* GIVEN PROBLEM *
Return the stretch of the MLS article that begins at the words "Agents are not" and stops after "real estate ecosystem.", copied word for word.

The MLS Has Become Simply a Starting Point.
Because of the role within my firm, I must belong to multiple MLS systems. Not by choice, but because of long-standing geographic boundaries that no longer reflect how business is actually conducted.
Technology has moved beyond those lines. Consumers certainly have.
Today, many agents do not view the MLS as a comprehensive marketing platform. They view it as a required step in the process. A place to enter data so it can be distributed elsewhere.
The real marketing happens outside of the MLS.
Agents are building single-property websites. They are creating video tours. They are enhancing listing descriptions for platforms like Zillow, Realtor.com, and Homes.com. They are leveraging AI tools to improve visibility, storytelling, and search performance.
They are doing this because those tools are not fully available within the MLS environment.
That should give us pause.
We Are Competing in the Wrong Arena
Many MLS systems have invested in consumer-facing apps and search platforms. I understand the intent.
But the market has already spoken.
Consumers are not looking for a local MLS app. They are going to national platforms that provide a complete view of available inventory, along with richer content and a more intuitive experience.
Agents are not asking for another place to search listings. They are asking for tools that help them stand out in front of consumers.
There is a difference between providing access to data and enabling effective marketing.
Right now, the MLS excels at the former and lags behind in the latter.
The Cost of Standing Still Is Increasing
At the same time, we are watching major players aggressively acquire and integrate tools across the real estate ecosystem.
CMA platforms. CRM systems. Marketing tools. Transaction management. AI-powered enhancements.
This is not a series of unrelated moves. I believe that It is a strategy.

* DATA SHOWN *
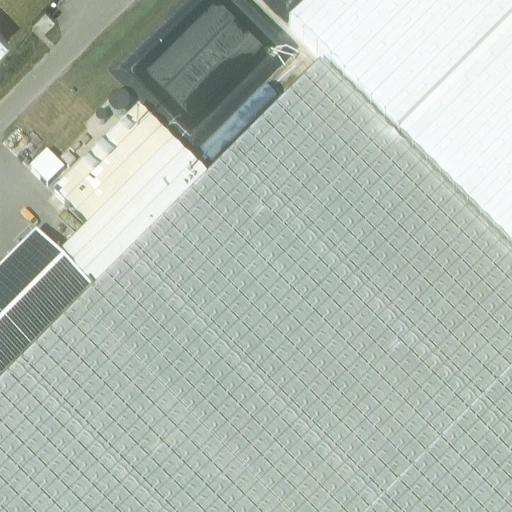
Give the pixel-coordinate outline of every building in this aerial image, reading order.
[(511,0),(315,0),(289,26),(511,249),(511,0)] [(55,21),(51,17),(45,10),(31,24),(41,34),(55,21)] [(511,511),(511,257),(320,65),(206,178),(92,292),(0,383),(0,511),(511,511)] [(86,230),(58,258),(92,292),(206,178),(172,144),(138,110),(52,196),(86,230)] [(0,383),(92,292),(58,258),(35,235),(7,263),(4,263),(1,266),(1,269),(0,269),(0,383)]
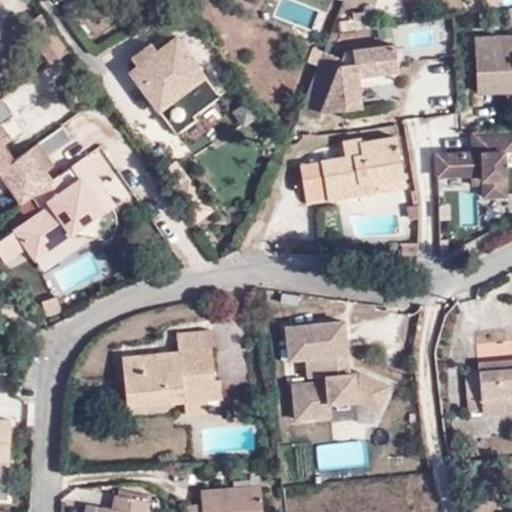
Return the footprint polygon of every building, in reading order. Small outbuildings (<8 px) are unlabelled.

* EXERCISE OUTPUT *
Agents are not asking for another place to search listings. They are asking for tools that help them stand out in front of consumers.
There is a difference between providing access to data and enabling effective marketing.
Right now, the MLS excels at the former and lags behind in the latter.
The Cost of Standing Still Is Increasing
At the same time, we are watching major players aggressively acquire and integrate tools across the real estate ecosystem.